Então, só então, um homem apareceu abrindo um pequeno portão ao lado. Ele entrou agradecendo e seguiu para o hospital, o caminho era de pedras. Era um lugar razoável, grama verde e mesas ao meio das árvores.
Observou um homem que olhava para o nada e uma mulher que gritava compulsivamente. Fechou os olhos ao sentir tanta dor em volta de si, os humanos tinham uma facilidade para carregar tristeza que ele entendeu o porque de tantas pessoas se matar.
Quando ele chegou na portaria sentiu o ar quente do ar-condicionado. Estava agradável lá dentro. Então, ele percebeu o olhar duvidoso da secretária. Debruçou-se sobre o balcão.
– Bom dia. Quem deseja visitar? - ela perguntou enquanto assinava alguns papéis.
Naquele momento Jamiel se sentiu muito idiota. Não sabia o nome da garota. Mas como se O Grande estivesse ao lado dele naquele momento, tudo pareceu se resolver.
– Ela - sussurou e foi em direção a jovem.
A garota gritava com um enfermeiro que parecia destinado a fazer ela ficar no hospital por mais algum tempo.
– Eu tenho total direito de sair daqui se eu quiser. Sou maior de idade e vocês não mandam em mim. - ela o encarou com raiva.
– Mas você precisa ficar! É para o seu bem! - ele segurou o braço dela.
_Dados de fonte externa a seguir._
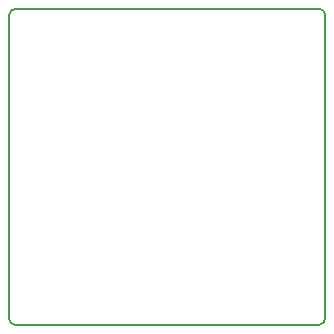
<source format=gbr>
%TF.GenerationSoftware,KiCad,Pcbnew,(6.0.2)*%
%TF.CreationDate,2022-06-08T23:24:18-05:00*%
%TF.ProjectId,UnoMiniCube,556e6f4d-696e-4694-9375-62652e6b6963,rev?*%
%TF.SameCoordinates,Original*%
%TF.FileFunction,Profile,NP*%
%FSLAX46Y46*%
G04 Gerber Fmt 4.6, Leading zero omitted, Abs format (unit mm)*
G04 Created by KiCad (PCBNEW (6.0.2)) date 2022-06-08 23:24:18*
%MOMM*%
%LPD*%
G01*
G04 APERTURE LIST*
%TA.AperFunction,Profile*%
%ADD10C,0.200000*%
%TD*%
G04 APERTURE END LIST*
D10*
X140538200Y-76530200D02*
X141480188Y-76530200D01*
X140040201Y-102782201D02*
X140040200Y-77028201D01*
X140040201Y-102782201D02*
G75*
G03*
X140538201Y-103280200I497999J0D01*
G01*
X166292201Y-103280200D02*
X140538201Y-103280200D01*
X166292201Y-103280200D02*
G75*
G03*
X166790201Y-102782200I-1J498001D01*
G01*
X166790200Y-77028211D02*
G75*
G03*
X166292200Y-76530211I-498001J-1D01*
G01*
X140538200Y-76530200D02*
G75*
G03*
X140040200Y-77028201I1J-498001D01*
G01*
X141480188Y-76530209D02*
X166292200Y-76530211D01*
X166790200Y-77028211D02*
X166790201Y-102782200D01*
M02*

</source>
Ela o encarou como se ele fosse um verme, alguém inferior.
– Tire.Sua.Mão.De.Mim. - ela disse as palavras com calma, então virou-se dando de cara com Jamiel.
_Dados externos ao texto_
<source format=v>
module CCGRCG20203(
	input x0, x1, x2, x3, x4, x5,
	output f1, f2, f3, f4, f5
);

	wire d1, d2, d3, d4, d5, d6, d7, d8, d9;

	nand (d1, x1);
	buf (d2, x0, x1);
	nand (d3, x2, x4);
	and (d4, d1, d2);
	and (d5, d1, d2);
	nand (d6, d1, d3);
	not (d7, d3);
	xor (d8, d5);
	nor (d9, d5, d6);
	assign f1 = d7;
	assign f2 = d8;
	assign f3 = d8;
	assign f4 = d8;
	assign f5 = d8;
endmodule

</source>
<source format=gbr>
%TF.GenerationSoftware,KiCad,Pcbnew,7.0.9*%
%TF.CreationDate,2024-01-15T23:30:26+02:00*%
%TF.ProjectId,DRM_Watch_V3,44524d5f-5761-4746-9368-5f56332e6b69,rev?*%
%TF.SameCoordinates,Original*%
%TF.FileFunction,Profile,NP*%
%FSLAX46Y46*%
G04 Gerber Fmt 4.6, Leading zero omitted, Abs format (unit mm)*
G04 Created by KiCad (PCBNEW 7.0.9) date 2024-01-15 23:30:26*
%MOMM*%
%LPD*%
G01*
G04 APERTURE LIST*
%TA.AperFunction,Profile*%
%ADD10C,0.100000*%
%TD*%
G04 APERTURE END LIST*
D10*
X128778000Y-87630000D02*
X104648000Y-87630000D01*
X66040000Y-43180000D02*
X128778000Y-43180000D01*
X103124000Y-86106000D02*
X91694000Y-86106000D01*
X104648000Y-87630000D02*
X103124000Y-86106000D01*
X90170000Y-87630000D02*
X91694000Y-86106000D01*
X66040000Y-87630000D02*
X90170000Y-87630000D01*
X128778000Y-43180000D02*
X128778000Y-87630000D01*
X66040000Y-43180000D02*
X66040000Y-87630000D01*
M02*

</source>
Ele viu um misto de sentimentos passar pelo rosto dela. Surpresa, desentendimento, e demorou, mas chegou na raiva.
– O que você está fazendo aqui? - e puxou o colarinho do casaco dele acertando um soco bem no nariz do rapaz.
Jamiel foi para trás com a mão no nariz. Esperava que estivesse sangrando, mas não.
Ela se debatia nos braços do enfermeiro, mas subitamente, ela parou e empurrou o enfermeiro para longe. Ela o encarou e passou reto, foi até a secretaria e assinou alguns papeis.
Os dois homens a encaravam sem entender, mas ela lançou um único olhar para Jamiel.
Ele se virou para o enfermeiro e agradeceu, saiu correndo pelo jardim até chegar na garota. Ela andava desajeitada, o casaco caia pelos ombros e as mangas eram maiores que os braços, a mochila estava aberta e ela fungava.
– O que você quer? - perguntou sem olhar para trás para saber que ele estava ali.
– Quero te ajudar - disse indeciso se tocava no ombro dela ou não.
Ela parou e se virou. Tinha olhos pintados de pretos e uma expressão de dúvida.
– Você é um daqueles maníacos perseguidores? - perguntou fechando as sobrancelhas e semi-cerrando os olhos.
– Não. Claro que não - disse já esperando uma resposta negativa.
Ela olhou para o lado e arregalou os olhos, fez um gesto com as mãos que ele não entendeu e respondeu:
– Tudo bem. Não tenho muito o que perder se você for um. Vamos tomar um café.